But Amdam noted that further studies are needed on mammals such as rats in order to investigate whether the same molecular changes that the bees experience might be socially inducible in people.
The study was published in the scientific journal Experimental Gerontology


 Al


----------



## AverageJo (Sep 24, 2010)

So I can see this research used in two ways...
1) Use older humans to take care of babies or become more productive and interactive with others. Give them a purpose. OR.
2) Create a chemical to give them while they live out the rest of their lives... longer lives mind you.... in the nursing homes...

I think I'll opt for 1) above... I hope to always keep busy and productive. Never retire!! Ever notice how folks that work at keeping active their entire lives seem to just dwindle to nothing when they 'retire' to doing nothing?
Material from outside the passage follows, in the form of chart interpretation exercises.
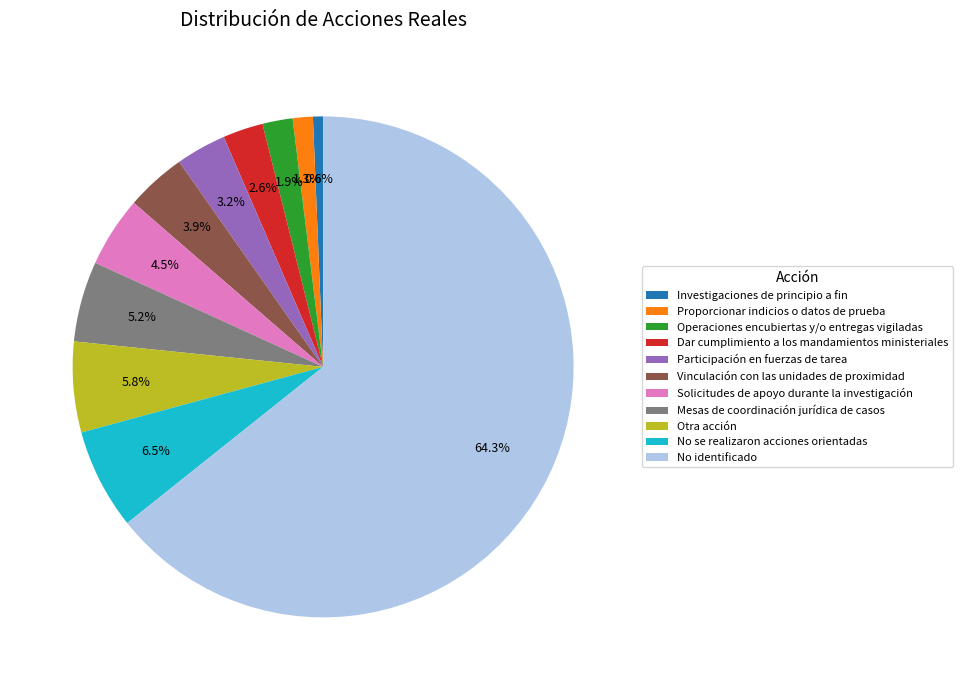

What is the smallest slice in the pie chart?

Investigaciones de principio a fin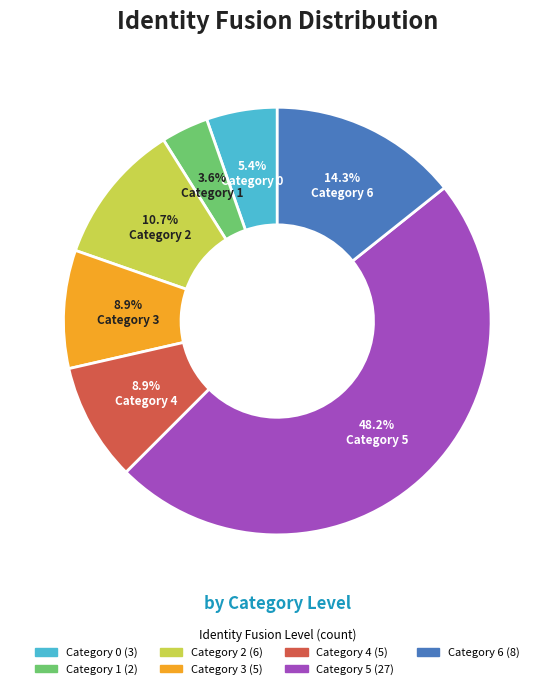

Is there a majority slice in this chart?

No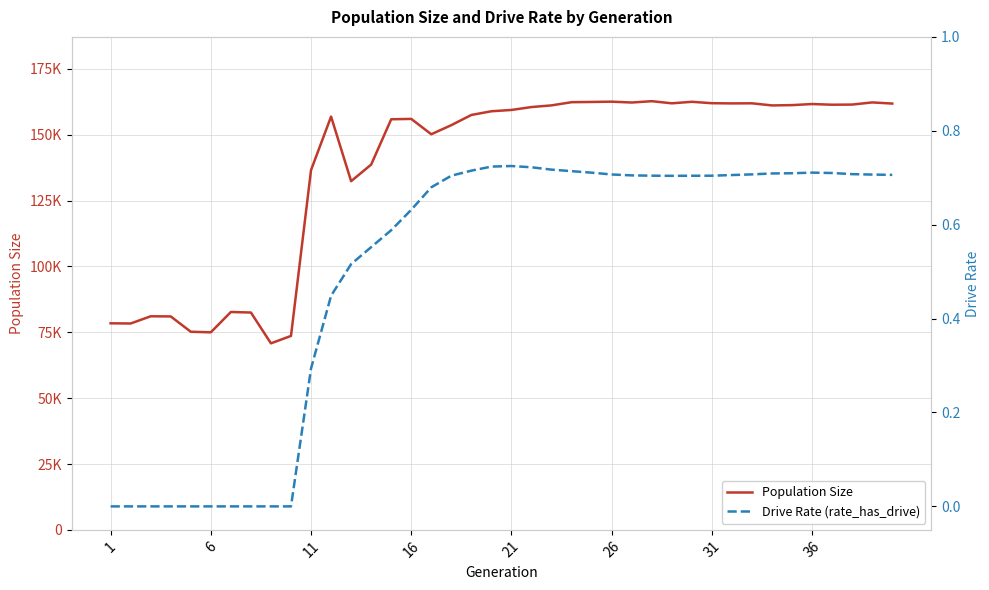

Is this an area chart (filled region under the line)?

No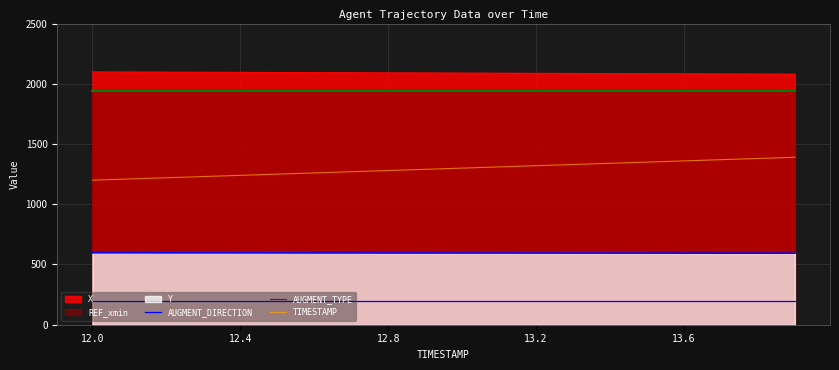

How many lines are shown in the chart?

3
I'm hoping to work as long as my body will allow me, and then continue doing something .... anything .... until the brain gives out as well.


----------



## springvalley (Jun 23, 2009)

I`m right there with ya Jo, keep doing something, anything. Don`t know about takin care of babies, but maybe baby animals, and that would be fine. > Thanks Marc


----------



## alleyyooper (Apr 22, 2005)

I'll take the bees over a crying baby. When they used to ask about seatting at resturands I always said the childless section.

 Al


----------



## AverageJo (Sep 24, 2010)

"the childless section".... LOL!!!! Yea, I know it can be obnoxious to have wild kids at restaurants. I've even heard that there are restaurants out there that are now banning kids!! Or kids under a certain age... the naughty age!! LOL...


----------



## farmerstac (Mar 16, 2005)

Well its one thing when the parent is trying to deal with child and its noisy but its a whole different ball of joy when the parent just sets there and lets their kid run wild.


----------



## mare (Aug 31, 2006)

no naughty kids just lazy parents--nothing worse than trying to eat when some strange bugger faced kid is standing by your table watching you.


----------



## alleyyooper (Apr 22, 2005)

Try a little snot nose in the booth behind you dumping a coke down the back of your neck or a slimmy fork full of spagetti on top of your head.

Give me the bees in a tipped over hive, two today at the same time :run::run: Don't ask.


 Al


----------



## AverageJo (Sep 24, 2010)

You managed to tip over TWO hives and the same time??? Now that's tallent!! I'll take a stab at this and say you backed up the truck without looking first and knocked them over with the tailgate?? Sorry, but I think I'd rather deal with the snotty nosed kids. I can always ask for a new table!! How many stings did you get?? Or were the girls just so happy to have their hives set back up that they didn't care?? Hope the windows were up on the truck!! Buzzzzzzz..... YOUCH!!!


----------



## alleyyooper (Apr 22, 2005)

Truck didn't do it. A dumb bee keeper with a floor jack in sand with out a base did it. Only one sting right on the right butt cheek.

I can see it now as a 16 OZ coke runs down your back and into the back of your pants, OH watress could I have a different booth/table. NoT My style more like gre:gre:gre:gre:As i'm telling the parents what worthless human beings they are. Beat your kids butt once in a while and you will never again have to tell your kids for the i millionth time it is the last time you tell them. I never had to tell my kids but once. No means no, stop means stop.
They were not abused kids either. I think as I remember now warmed the butt of my son about 4 times. once he hit his sister in the head with a board ,Just one day after he was told by Kare to come get one of us if she was picking on him. once at grandmas he broke chicken eggs in the pen with the chicks to see what they would do (that one was for grandma) once when he was shooting the horse with the bb gun (lost his bb gun for over a year on that one too.) And the last time I remember was his leaving a gsallon of milk he was told to take in the house in the hot truck to sour.

 Al


----------